Summary
- On March 20, 2026, pursuant to President Trump’s Executive Order issued on December 11, 2025, titled “Ensuring a National Policy Framework for Artificial Intelligence” (the “National Policy EO”),[1] the White House released a legislative blueprint for a national artificial intelligence (“AI”) policy framework (the “Framework”).[2]
- The Framework urges Congress to adopt a federally unified, innovation-oriented regime centered on preemption of state AI laws and a “light-touch” regulatory approach.
- The Framework recommends targeted federal standards in areas such as child safety, digital replicas, and infrastructure development, while leaving questions as to whether training AI models on copyrighted content violates existing copyright laws or constitutes “fair use,” to ongoing judicial resolution.
The Framework
White House officials state that the Framework “delivers on the [National Policy EO] while expanding workforce and education opportunities so American workers benefit from AI-driven growth.”[3] It sets out legislative recommendations across seven areas:
- Child safety: Require AI services and platforms to implement safeguards that reduce risks of sexual exploitation and self-harm; provide parents with tools to manage children’s privacy, screen time, and content exposure; establish age-assurance requirements; clarify that existing child privacy laws apply to AI systems; avoid vague content standards that could increase litigation; and preserve state authority to enforce generally applicable child-protection laws.
- Communities: Promote AI-driven economic growth and infrastructure development while protecting communities by preventing electricity cost increases tied to AI data centers; streamlining federal permitting for AI infrastructure; strengthening enforcement against AI-enabled fraud; enhancing national security capabilities to assess frontier AI risks; and supporting small businesses through grants and tax incentives.
- Creators: While noting that the Administration believes that training AI models on copyrighted material does not violate copyright laws, it supports deferring to courts to resolve this issue; not taking any action that would impact the judiciary’s resolution of whether training on copyrighted material constitutes fair use; exploring voluntary licensing or collective rights frameworks; establishing safeguards against unauthorized digital replicas of individuals’ voice, likeness, or other attributes; and monitoring legal developments to address protection gaps.

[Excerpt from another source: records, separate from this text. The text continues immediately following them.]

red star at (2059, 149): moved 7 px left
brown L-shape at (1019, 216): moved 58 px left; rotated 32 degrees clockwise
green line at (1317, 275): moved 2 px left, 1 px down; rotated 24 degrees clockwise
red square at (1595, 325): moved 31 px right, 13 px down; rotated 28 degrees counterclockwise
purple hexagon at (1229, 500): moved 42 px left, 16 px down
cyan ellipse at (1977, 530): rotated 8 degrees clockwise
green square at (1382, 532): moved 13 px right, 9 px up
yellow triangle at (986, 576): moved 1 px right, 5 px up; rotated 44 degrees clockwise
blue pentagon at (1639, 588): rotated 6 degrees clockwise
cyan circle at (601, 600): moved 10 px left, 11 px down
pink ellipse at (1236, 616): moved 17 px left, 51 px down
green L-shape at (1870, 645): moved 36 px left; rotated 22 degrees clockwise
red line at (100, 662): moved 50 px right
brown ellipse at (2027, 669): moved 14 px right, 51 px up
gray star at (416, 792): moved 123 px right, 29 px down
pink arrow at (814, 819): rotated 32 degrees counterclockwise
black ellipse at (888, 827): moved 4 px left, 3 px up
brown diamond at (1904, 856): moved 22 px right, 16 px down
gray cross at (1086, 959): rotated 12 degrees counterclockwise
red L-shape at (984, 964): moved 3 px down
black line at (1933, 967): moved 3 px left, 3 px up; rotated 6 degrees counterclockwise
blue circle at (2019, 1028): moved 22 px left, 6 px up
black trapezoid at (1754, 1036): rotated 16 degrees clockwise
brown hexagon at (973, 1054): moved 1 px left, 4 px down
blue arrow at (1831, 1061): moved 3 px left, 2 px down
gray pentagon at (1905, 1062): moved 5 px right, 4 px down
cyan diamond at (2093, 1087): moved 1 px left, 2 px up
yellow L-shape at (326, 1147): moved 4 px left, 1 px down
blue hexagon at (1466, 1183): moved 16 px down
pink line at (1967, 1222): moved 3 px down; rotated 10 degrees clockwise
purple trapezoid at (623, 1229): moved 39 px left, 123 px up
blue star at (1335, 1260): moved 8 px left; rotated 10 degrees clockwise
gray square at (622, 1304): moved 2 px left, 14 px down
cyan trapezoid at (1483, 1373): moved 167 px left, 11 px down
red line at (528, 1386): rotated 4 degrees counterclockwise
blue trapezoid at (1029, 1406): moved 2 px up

- Censorship: Safeguard First Amendment protections by prohibiting government coercion of platforms to moderate content based on partisan or ideological viewpoints and by providing effective mechanisms for individuals to seek redress for federal actions that censor or influence lawful expression on AI systems.
- Competitiveness: Advance U.S. leadership in AI by establishing regulatory sandboxes; expanding access to AI-ready federal datasets for industry and academia; and relying on sector-specific regulators and industry-led standards rather than creating a new overarching AI regulator.

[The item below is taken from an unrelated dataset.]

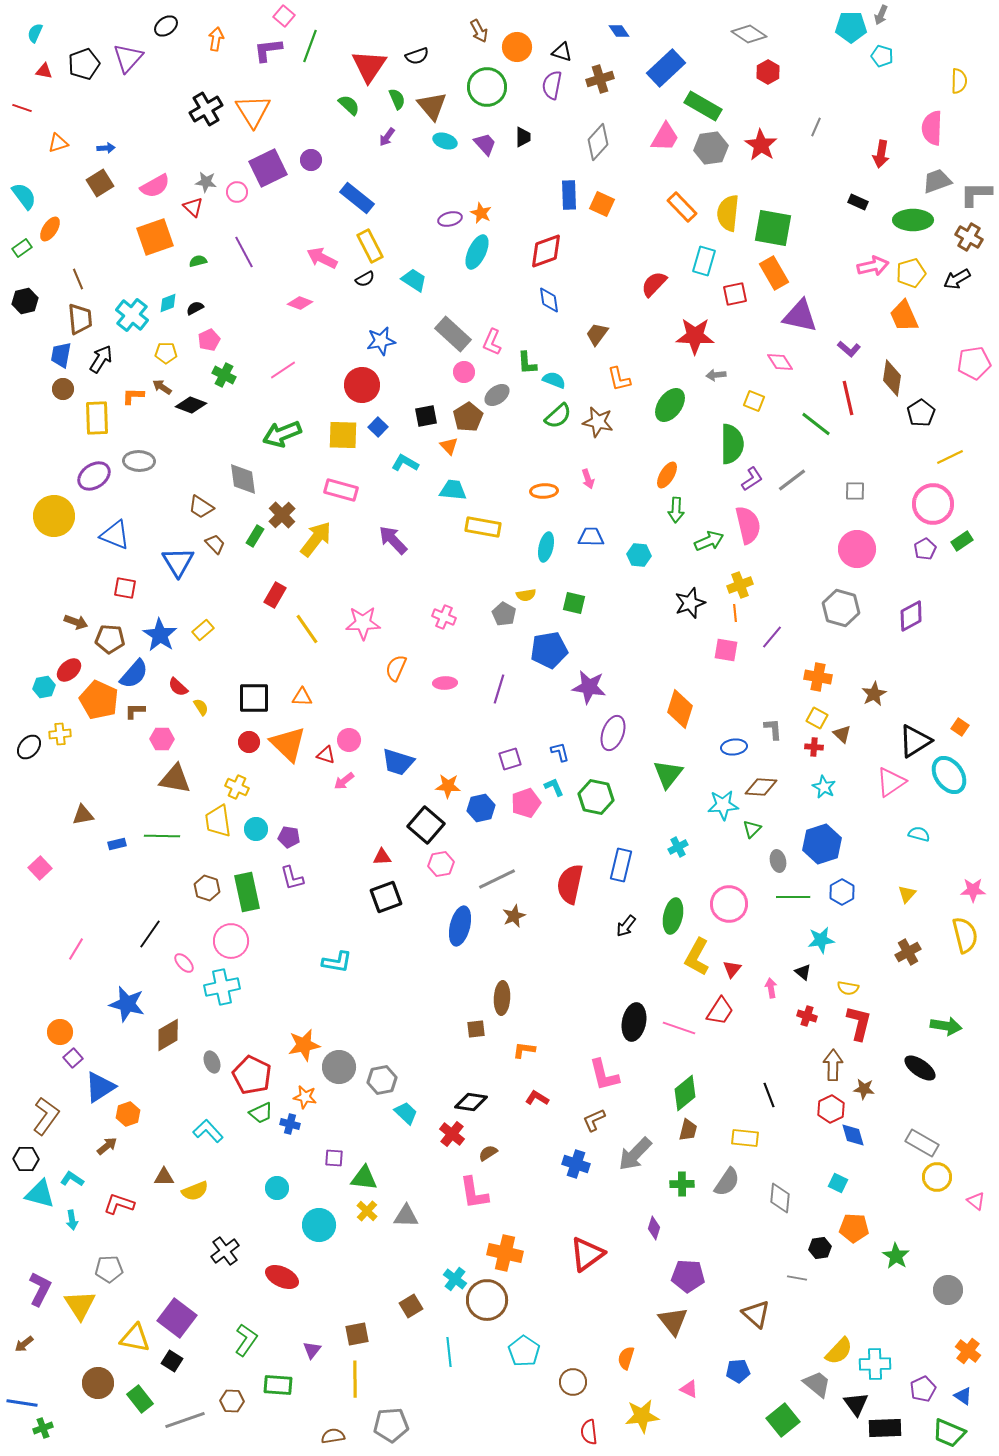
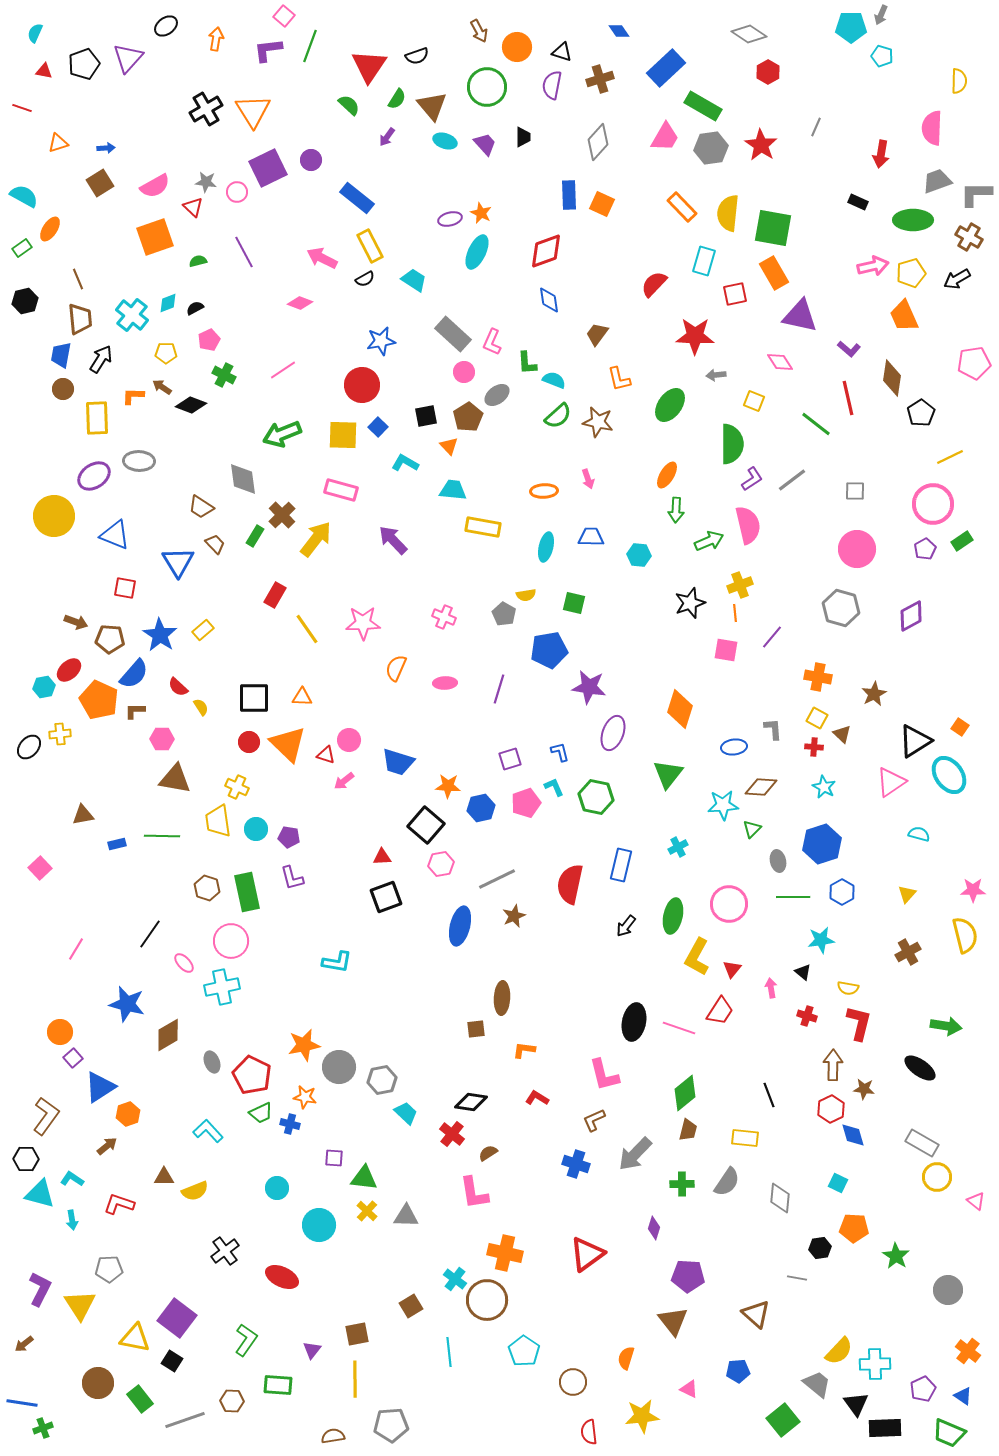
green semicircle at (397, 99): rotated 55 degrees clockwise
cyan semicircle at (24, 196): rotated 24 degrees counterclockwise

- Workforce and Education: Ensure workers benefit from AI-driven growth by integrating AI into education and workforce training; expanding research on AI-driven labor market impacts; and strengthening land-grant universities’ capacity for skills development, technical assistance, and youth engagement.
- Preemption of State AI Laws: Establish a national AI policy that promotes innovation and competitiveness by preempting burdensome state AI laws, while preserving core state authorities (e.g., general law enforcement, zoning, and state AI use) and preventing state restrictions that conflict with national AI strategy.

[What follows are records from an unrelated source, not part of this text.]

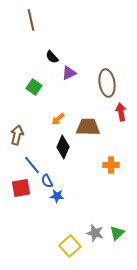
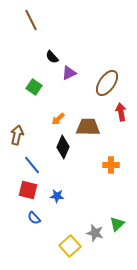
brown line: rotated 15 degrees counterclockwise
brown ellipse: rotated 44 degrees clockwise
blue semicircle: moved 13 px left, 37 px down; rotated 16 degrees counterclockwise
red square: moved 7 px right, 2 px down; rotated 24 degrees clockwise
green triangle: moved 9 px up
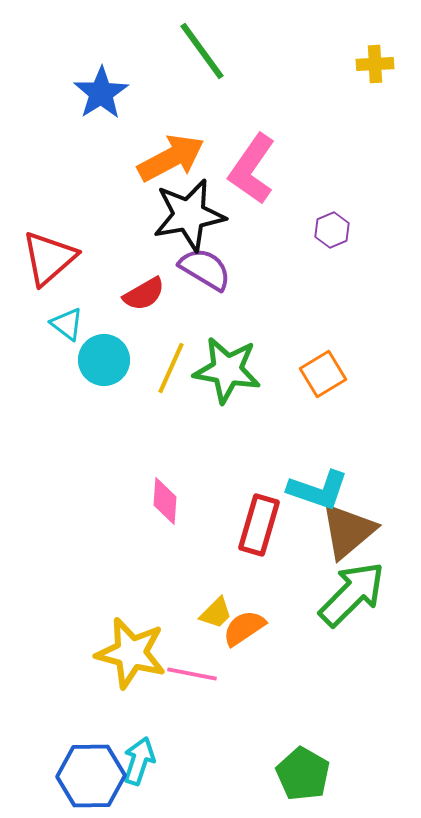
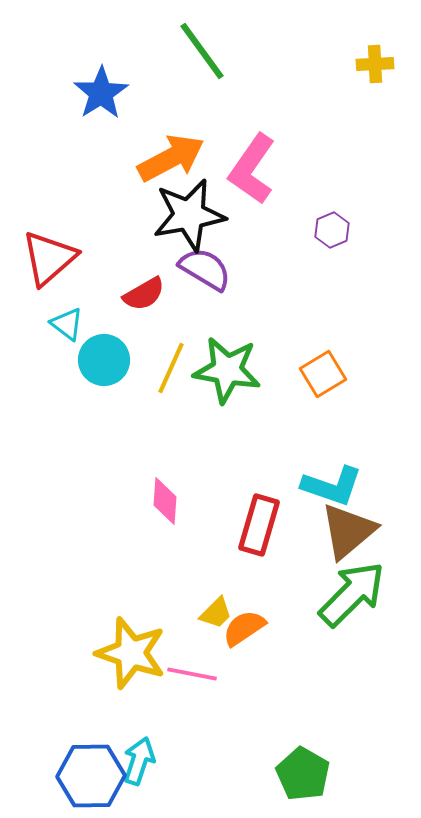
cyan L-shape: moved 14 px right, 4 px up
yellow star: rotated 4 degrees clockwise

Overall, the Framework reflects a “light touch” federal regulatory approach that emphasizes innovation, preemption of state AI laws, and reliance on existing legal regimes, including deferring to courts on unsettled questions such as whether training AI models on copyrighted data constitutes fair use. Although legislative adoption remains uncertain, the proposal is likely to shape both near-term congressional activity and longer-term regulatory architecture. In the interim, companies should consider operations in a hybrid regulatory environment while positioning for potential federal standardization.